Light-Meson Spectroscopy at COMPASS
by
NB2/158
RUB
Abstract:
The COMPASS experiment at the CERN SPS is a multi-purpose fixed-target experiment designed to study the strong interaction. Using a $190$ GeV/c hadron beam, COMPASS has recorded the world’s largest data set of diffractive scattering reactions. These data provide a unique opportunity to study the excitation spectrum of non-strange and strange light mesons with masses up to about $2.5$ GeV/c${}^2$, as well as to search for exotic states beyond the constituent quark model. This is achieved through comprehensive partial-wave analyses of various final states, in which the data are decomposed into amplitudes with well-defined quantum numbers, allowing for the extraction of resonance parameters of the contributing mesonic states.

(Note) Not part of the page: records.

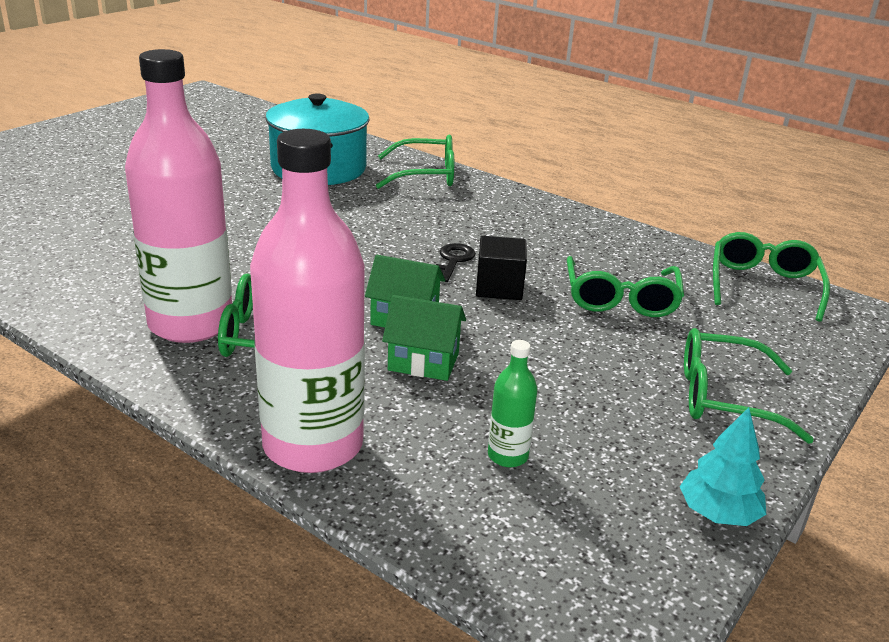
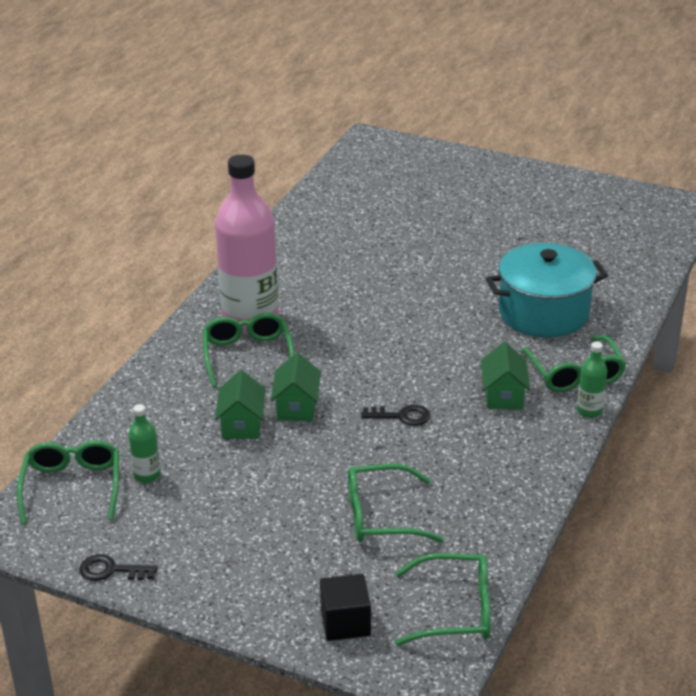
camera: 80 degrees right, 5 degrees up
(313, 445) = (137, 398): pink bottle -> none
(443, 208) = (503, 396): none -> green house
(484, 180) = (589, 411): none -> green bottle
(499, 287) = (367, 446): black cube -> black cube (345, 622)
(718, 514) = (111, 570): turquoise tree -> black key
(724, 397) = (247, 577): green glasses -> green glasses (72, 487)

In this talk, recent experimental results from the light isovector sector are
presented. Results on the exotic $\pi_1(1600)$, the lightest hybrid-meson candidate with $J^{PC} = 1^{−+}$, are highlighted. This state has been observed at COMPASS in all predicted dominant decay channels, including $\eta′\pi^-$ and $f_1(1285)\pi^-$ (both in the $\pi^-\pi^-\pi^+\eta$ final state), as well as $b_1(1235)\pi^-$ (observed in the $\omega\pi^-\pi^0$ final state). The $K^0_SK^−$ final state allows for a precise determination of excited $a_J$ states with even spin $J$ and enables an exclusive study of these mesons at high masses, a hitherto unexplored region. The analysis of the $K^−\pi^-\pi^+$ final state is further presented, representing the most comprehensive measurement of the strange-meson spectrum to date and providing first evidence for a supernumerary $J^P = 0^−$ state.
In addition, the analysis of non-resonant double-Regge exchange processes
using $\eta(′)\pi$ data in the high-mass region is discussed. This constitutes the first event-based likelihood fit to the full COMPASS data set in this regime and improves the understanding of non-resonant production mechanisms in light meson spectroscopy.